Friday we ran all over the place.  We went to Shopko, Woodman’s, Joann Fabrics, Sorgs, my mom’s, my work, the university for Vicki to get her id and we picked up a friend.  We returned home to order supper and video chat with Virginia and Stephanie while everyone opened their gifts.  It was a twenty-first century holiday.

While at my mother’s, I found out my great aunt had passed away.  Her visitation is tomorrow night so I will be picking up my mom and sister to go to it.

Saturday Vicki and I cooked.  I miss cooking with her.  We worked together in the kitchen with me chopping and prepping and her cooking.  We made turkey meatballs for her and us, beef meatballs for Ken, and she made lasagna for us.

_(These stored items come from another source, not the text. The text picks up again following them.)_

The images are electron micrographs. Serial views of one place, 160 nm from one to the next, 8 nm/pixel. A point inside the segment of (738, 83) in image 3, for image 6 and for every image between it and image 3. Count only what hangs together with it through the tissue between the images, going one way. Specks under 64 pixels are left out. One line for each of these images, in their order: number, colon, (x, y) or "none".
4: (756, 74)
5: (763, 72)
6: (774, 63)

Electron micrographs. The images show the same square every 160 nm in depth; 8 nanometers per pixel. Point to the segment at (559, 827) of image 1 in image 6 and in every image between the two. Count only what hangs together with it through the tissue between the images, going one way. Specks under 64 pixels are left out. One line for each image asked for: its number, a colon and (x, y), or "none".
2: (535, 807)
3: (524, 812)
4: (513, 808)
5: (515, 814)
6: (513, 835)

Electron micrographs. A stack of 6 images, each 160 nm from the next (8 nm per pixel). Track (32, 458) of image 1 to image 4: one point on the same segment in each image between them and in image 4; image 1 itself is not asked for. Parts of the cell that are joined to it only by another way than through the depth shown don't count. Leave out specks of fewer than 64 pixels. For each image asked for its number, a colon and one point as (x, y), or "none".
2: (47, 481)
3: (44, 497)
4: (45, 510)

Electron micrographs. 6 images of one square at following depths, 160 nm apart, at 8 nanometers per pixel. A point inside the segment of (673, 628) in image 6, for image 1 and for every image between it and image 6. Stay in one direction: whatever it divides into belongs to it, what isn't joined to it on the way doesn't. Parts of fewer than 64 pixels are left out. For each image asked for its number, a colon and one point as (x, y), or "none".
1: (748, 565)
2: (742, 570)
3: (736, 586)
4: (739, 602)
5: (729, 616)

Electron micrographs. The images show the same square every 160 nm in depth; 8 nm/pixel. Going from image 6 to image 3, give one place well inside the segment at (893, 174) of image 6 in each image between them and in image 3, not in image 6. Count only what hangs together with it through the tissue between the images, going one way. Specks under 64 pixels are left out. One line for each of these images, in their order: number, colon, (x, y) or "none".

Sunday Vicki went home.  This always makes me a little sad.  My friend came over who lost her significant other in November.  She has been so busy, she hasn’t had time to grieve.  We talked at length about the death of her loved one.  I reminded her that she is going through the natural and normal grieving process.

After my friend left, I opened my email to wade through a day’s worth of emails.  I was thrilled to see an email from a friend.  Unfortunately, that email included the sad news that her husband had passed away. They just celebrated their anniversary with a renewal ceremony.  He’s been in pain and struggling with depression.  Within the last year, she lost her father to illness.  She’s having a rough time.

My heart breaks for my friends who are struggling with the losses in their lives.  Their grief is heartbreaking.  The loss they feel is sharp and painful.

Death is a demanding beast and it seems like I’ve been to a lot of funerals and memorials lately.  It is difficult to express the sorrow and compassion you feel for people and sound sincere.  I’m sorry for your loss is lame.  But what else do you say?

Sorrow and joy seem to go hand in hand this season.  It is a balance of emotions I guess but not in the way I think is healthy or positive.  For those who are grieving, I send them love and positive energy in the hopes that it gives them a bit of comfort.  In my experience, sorrow and loss is only dulled with time and patience.